From the rows below, extract the lines starting with the line that contains "Aviso Legal" and going on through the line that contains "peu de Desenvolvimento Regional através do", copying each one without any change.
[[ PROVIDED MATERIAL open ]]
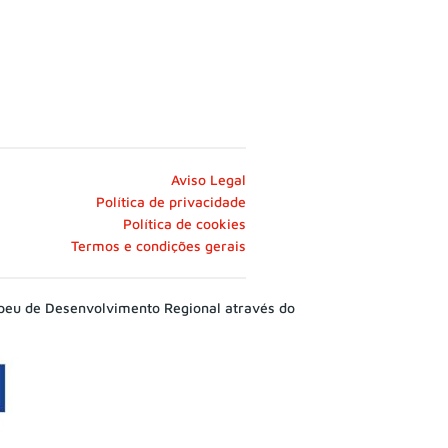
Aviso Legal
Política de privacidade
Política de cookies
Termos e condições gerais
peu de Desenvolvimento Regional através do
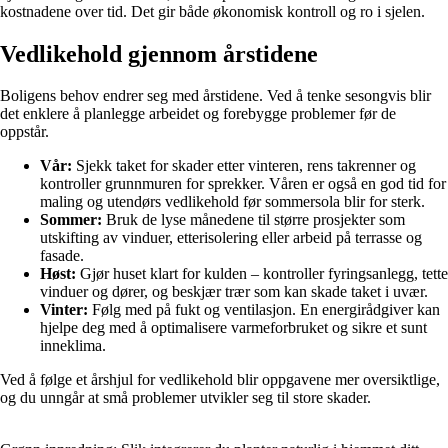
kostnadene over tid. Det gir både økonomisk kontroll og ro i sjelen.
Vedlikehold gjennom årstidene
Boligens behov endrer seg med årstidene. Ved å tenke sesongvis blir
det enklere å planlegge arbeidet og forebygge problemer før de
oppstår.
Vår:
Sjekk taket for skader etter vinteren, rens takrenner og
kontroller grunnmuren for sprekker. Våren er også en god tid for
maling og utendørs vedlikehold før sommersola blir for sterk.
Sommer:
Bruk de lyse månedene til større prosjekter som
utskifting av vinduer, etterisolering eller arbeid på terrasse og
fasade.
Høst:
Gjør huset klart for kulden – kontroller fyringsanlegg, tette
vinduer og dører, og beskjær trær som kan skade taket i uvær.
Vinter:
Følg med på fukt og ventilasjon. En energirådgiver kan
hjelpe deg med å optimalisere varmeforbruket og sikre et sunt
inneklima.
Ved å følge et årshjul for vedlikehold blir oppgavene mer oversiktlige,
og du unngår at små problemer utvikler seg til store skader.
[[ PROVIDED MATERIAL closed ]]
[[ PROVIDED MATERIAL open ]]
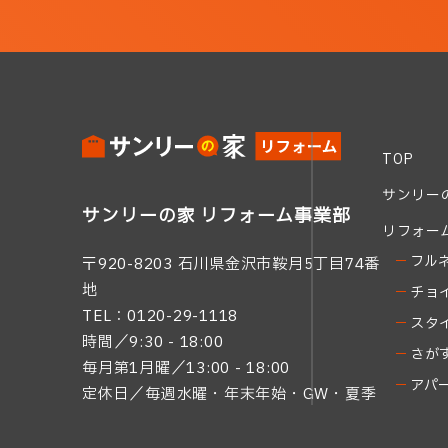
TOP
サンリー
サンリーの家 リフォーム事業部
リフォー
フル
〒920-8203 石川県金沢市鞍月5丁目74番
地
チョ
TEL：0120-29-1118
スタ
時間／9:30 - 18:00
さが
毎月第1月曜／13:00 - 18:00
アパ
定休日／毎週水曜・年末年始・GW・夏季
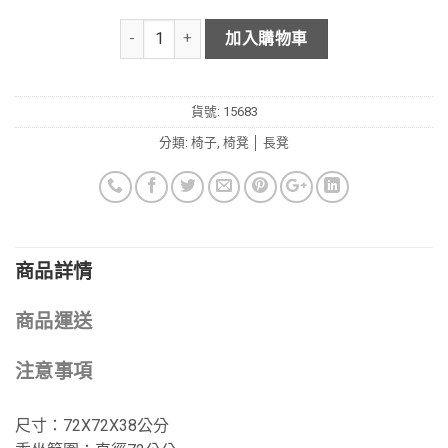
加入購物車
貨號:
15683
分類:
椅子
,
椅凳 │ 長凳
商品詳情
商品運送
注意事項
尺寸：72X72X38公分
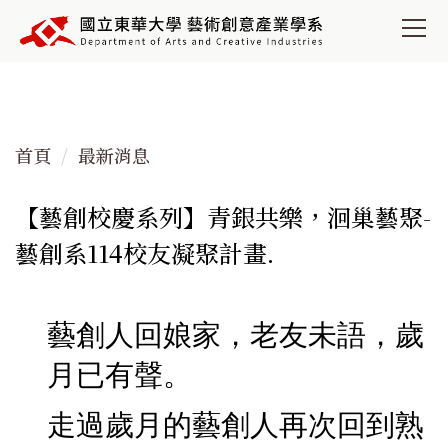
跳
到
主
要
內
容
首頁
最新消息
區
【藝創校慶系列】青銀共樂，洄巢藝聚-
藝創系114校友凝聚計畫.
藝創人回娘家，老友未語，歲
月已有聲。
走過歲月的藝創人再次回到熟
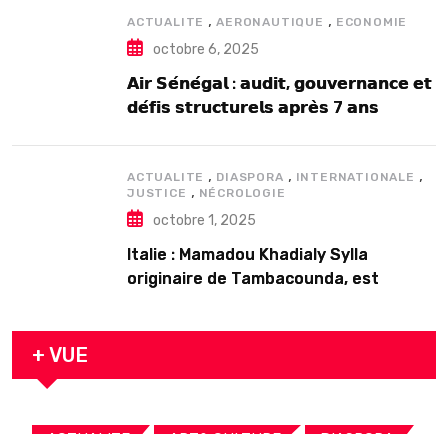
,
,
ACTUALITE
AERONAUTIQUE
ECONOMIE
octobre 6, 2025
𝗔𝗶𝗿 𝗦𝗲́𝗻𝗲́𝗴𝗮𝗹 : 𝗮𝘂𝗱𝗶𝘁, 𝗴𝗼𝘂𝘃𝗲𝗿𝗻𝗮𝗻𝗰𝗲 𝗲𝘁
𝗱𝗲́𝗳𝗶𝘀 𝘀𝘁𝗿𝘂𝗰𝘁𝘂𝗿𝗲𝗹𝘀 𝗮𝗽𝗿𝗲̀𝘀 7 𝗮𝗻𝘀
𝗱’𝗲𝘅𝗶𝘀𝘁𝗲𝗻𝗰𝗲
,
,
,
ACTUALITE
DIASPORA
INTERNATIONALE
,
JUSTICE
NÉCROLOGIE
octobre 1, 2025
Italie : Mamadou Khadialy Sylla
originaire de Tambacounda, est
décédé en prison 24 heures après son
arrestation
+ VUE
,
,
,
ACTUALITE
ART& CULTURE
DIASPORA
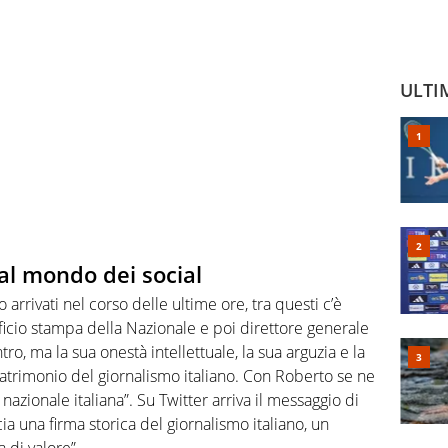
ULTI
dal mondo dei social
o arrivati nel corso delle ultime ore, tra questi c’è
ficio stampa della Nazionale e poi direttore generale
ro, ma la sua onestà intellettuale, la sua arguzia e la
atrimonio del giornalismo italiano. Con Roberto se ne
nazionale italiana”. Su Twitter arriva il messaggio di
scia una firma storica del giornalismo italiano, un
[[ PROVIDED MATERIAL closed ]]
● OUTPUT BELOW
Aviso Legal
Política de privacidade
Política de cookies
Termos e condições gerais
peu de Desenvolvimento Regional através do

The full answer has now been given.